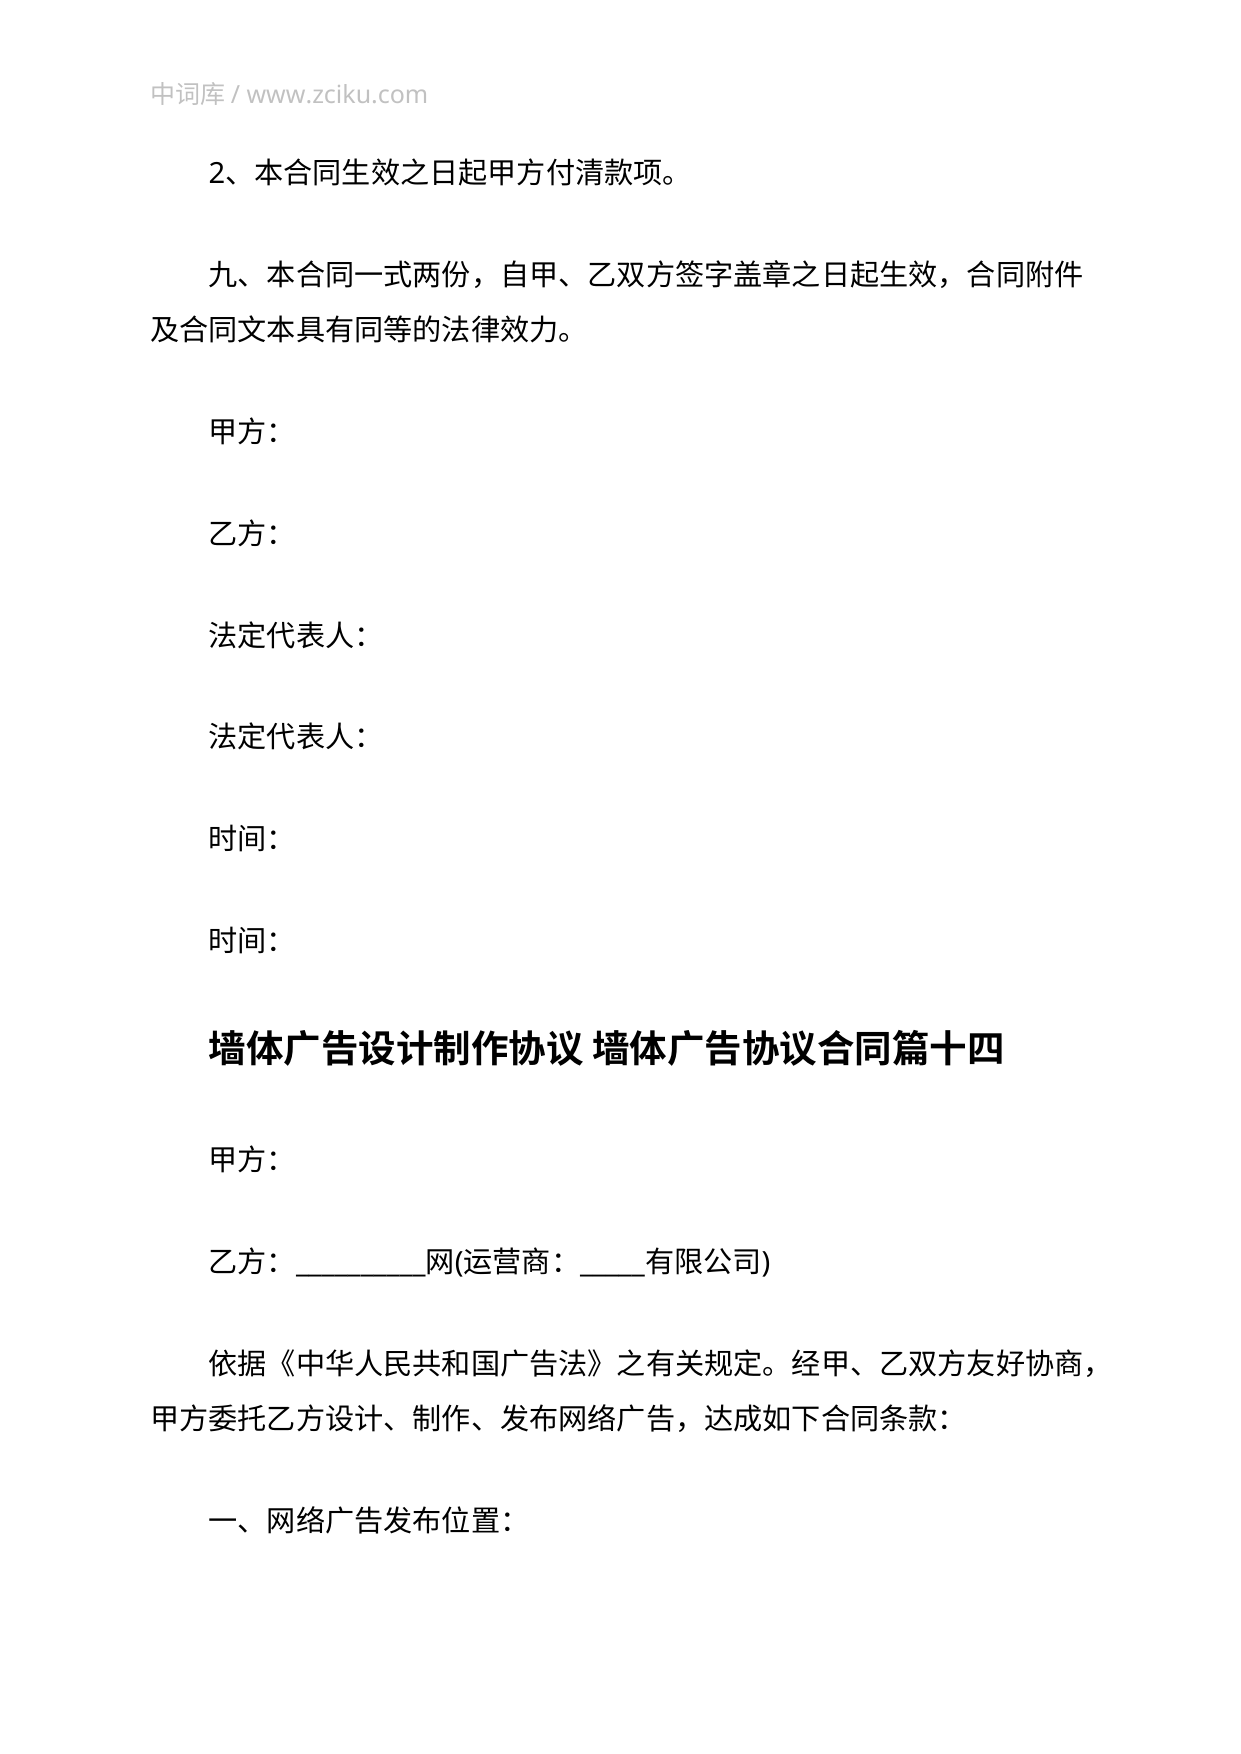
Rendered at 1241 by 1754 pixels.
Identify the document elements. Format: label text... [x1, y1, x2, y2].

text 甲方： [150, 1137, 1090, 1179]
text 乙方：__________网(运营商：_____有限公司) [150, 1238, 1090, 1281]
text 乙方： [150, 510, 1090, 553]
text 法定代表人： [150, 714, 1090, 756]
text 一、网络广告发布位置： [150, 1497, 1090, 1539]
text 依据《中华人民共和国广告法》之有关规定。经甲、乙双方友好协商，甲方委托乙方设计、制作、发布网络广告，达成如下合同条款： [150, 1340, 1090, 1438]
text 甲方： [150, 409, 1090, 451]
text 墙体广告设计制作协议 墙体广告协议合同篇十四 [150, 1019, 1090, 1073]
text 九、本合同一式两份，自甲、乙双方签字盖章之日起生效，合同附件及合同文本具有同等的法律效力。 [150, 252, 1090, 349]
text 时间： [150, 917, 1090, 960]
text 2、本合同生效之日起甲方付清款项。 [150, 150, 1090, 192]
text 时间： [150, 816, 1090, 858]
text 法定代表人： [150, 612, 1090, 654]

================================

## Required action
All of the material above must be retyped exactly, line for line, with the images dropped.

## Output for this task
Rendered at 1241 by 1754 pixels.
Identify the document elements. Format: label text... [x1, y1, x2, y2].

text 甲方： [150, 1137, 1090, 1179]
text 乙方：__________网(运营商：_____有限公司) [150, 1238, 1090, 1281]
text 乙方： [150, 510, 1090, 553]
text 法定代表人： [150, 714, 1090, 756]
text 一、网络广告发布位置： [150, 1497, 1090, 1539]
text 依据《中华人民共和国广告法》之有关规定。经甲、乙双方友好协商，甲方委托乙方设计、制作、发布网络广告，达成如下合同条款： [150, 1340, 1090, 1438]
text 甲方： [150, 409, 1090, 451]
text 墙体广告设计制作协议 墙体广告协议合同篇十四 [150, 1019, 1090, 1073]
text 九、本合同一式两份，自甲、乙双方签字盖章之日起生效，合同附件及合同文本具有同等的法律效力。 [150, 252, 1090, 349]
text 时间： [150, 917, 1090, 960]
text 2、本合同生效之日起甲方付清款项。 [150, 150, 1090, 192]
text 时间： [150, 816, 1090, 858]
text 法定代表人： [150, 612, 1090, 654]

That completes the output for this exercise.